Once the amniotic sac is back in place, we can stitch up the cervix.
Removal of Cervical Cerclage
The cervical stitches must be taken out prior to the beginning of labor. This will not cause labor to start. However, if you go into labor early, with the stitches still in place, this is a medical emergency. They must be removed immediately. In some cases, the baby must be delivered via C-section.
Your doctor may recommend bed rest as part of your treatment.
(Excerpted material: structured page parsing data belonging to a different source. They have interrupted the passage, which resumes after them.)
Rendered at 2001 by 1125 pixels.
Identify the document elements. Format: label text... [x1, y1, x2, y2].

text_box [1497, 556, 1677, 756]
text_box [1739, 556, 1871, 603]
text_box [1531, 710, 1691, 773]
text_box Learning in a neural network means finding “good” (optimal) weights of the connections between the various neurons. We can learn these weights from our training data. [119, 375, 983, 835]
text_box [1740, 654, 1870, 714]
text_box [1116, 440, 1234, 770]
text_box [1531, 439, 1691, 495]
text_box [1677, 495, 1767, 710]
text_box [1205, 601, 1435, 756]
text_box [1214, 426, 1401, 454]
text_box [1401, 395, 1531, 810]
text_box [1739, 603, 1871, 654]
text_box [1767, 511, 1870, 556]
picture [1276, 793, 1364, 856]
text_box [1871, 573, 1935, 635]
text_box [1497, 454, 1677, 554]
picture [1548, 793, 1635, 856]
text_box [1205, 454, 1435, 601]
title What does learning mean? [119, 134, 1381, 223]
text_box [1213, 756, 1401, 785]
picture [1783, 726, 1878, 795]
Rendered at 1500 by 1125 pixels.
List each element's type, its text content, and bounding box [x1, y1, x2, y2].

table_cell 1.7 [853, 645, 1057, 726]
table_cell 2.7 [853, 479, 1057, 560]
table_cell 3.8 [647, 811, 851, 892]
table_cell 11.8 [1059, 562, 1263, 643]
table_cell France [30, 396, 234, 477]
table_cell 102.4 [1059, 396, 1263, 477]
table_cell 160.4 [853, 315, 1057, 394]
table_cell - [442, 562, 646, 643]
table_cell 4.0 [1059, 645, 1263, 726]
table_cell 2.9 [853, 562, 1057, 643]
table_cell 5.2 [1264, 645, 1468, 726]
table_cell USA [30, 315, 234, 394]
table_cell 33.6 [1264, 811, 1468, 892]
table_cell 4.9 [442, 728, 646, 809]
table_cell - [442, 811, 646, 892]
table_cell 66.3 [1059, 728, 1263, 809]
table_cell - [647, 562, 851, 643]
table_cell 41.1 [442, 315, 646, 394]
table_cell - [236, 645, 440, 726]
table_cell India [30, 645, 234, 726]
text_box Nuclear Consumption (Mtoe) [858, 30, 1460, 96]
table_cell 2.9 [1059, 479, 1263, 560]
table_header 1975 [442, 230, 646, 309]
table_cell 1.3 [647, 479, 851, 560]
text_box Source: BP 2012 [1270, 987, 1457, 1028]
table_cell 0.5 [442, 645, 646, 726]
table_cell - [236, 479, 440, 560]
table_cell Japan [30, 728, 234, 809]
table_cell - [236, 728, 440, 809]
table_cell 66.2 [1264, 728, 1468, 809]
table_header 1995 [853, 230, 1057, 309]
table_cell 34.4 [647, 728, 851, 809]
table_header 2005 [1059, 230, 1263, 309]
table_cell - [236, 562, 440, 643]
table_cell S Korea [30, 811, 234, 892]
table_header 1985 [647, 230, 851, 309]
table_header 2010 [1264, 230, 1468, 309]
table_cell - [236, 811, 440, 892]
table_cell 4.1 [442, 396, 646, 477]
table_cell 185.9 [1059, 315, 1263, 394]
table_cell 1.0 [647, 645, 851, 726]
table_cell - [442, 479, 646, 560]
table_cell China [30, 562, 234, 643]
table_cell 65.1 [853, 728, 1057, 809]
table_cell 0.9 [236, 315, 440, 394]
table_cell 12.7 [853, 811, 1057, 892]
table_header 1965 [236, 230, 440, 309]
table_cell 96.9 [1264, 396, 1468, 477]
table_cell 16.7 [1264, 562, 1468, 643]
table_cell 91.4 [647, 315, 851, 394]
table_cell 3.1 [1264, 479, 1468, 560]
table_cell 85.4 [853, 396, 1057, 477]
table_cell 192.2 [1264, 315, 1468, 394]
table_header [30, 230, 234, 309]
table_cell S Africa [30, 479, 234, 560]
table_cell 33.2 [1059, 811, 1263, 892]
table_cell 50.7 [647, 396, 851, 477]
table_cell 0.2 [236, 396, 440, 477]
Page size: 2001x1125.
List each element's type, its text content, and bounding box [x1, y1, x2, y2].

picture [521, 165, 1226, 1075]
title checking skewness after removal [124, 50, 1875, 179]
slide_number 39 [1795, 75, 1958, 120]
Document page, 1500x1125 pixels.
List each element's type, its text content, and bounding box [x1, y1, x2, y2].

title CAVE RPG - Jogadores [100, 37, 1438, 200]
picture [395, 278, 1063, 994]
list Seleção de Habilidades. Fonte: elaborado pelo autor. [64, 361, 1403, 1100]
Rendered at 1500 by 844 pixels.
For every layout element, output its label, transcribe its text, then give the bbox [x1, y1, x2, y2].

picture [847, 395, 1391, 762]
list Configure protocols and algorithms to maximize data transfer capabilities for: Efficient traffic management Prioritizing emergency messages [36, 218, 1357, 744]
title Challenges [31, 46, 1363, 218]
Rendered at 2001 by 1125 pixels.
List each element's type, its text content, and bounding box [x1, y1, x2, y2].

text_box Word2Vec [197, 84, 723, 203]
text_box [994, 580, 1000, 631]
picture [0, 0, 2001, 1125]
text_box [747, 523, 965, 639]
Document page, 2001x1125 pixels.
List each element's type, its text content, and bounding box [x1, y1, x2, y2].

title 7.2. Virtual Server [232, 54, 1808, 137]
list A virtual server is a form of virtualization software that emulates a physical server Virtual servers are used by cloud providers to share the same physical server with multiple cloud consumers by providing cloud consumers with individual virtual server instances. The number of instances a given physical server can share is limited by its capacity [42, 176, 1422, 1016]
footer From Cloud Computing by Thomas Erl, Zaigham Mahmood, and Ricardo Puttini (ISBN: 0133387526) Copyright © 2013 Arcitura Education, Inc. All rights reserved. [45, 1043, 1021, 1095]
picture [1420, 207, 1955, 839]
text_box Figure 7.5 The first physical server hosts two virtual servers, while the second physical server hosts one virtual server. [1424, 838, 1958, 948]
As with any surgery, there are some risks to performing cervical cerclage. Cervical cerclage is not without risk. Reported adverse events shortly after suture insertion include abdominal pain, vaginal bleeding, premature prelabour rupture of the membranes and bladder injury. These risks are rare, and your medical team will take every precaution to ensure a safe procedure. Some risks include:
- Damage to the cervix
- Hemorrhaging (blood loss)
- Preterm labor
- Preterm premature rupture of membranes (pPROM) – this means the water breaks much too early
- Cervical stenosis (the cervix narrows or closes permanently)
- Tearing of the cervix or uterine tissue, upon entering labor with the stitches still in place
If you believe you are at risk for cervical incompetence, bring it up with your gynecologist as soon as you can. It’s better to catch this issue early on, so that steps can be taken to reinforce your cervix before the baby gets too big and before the amniotic sac is forced through. Early treatment with cerclage can significantly reduce your chances of pre-term labor and miscarriage.
If you believe you are or have been told you are suffering from cervical cerclageany, please address your questions and concerns about it with your doctor. It is critically important that you understand what is happening and how the situation will be addressed.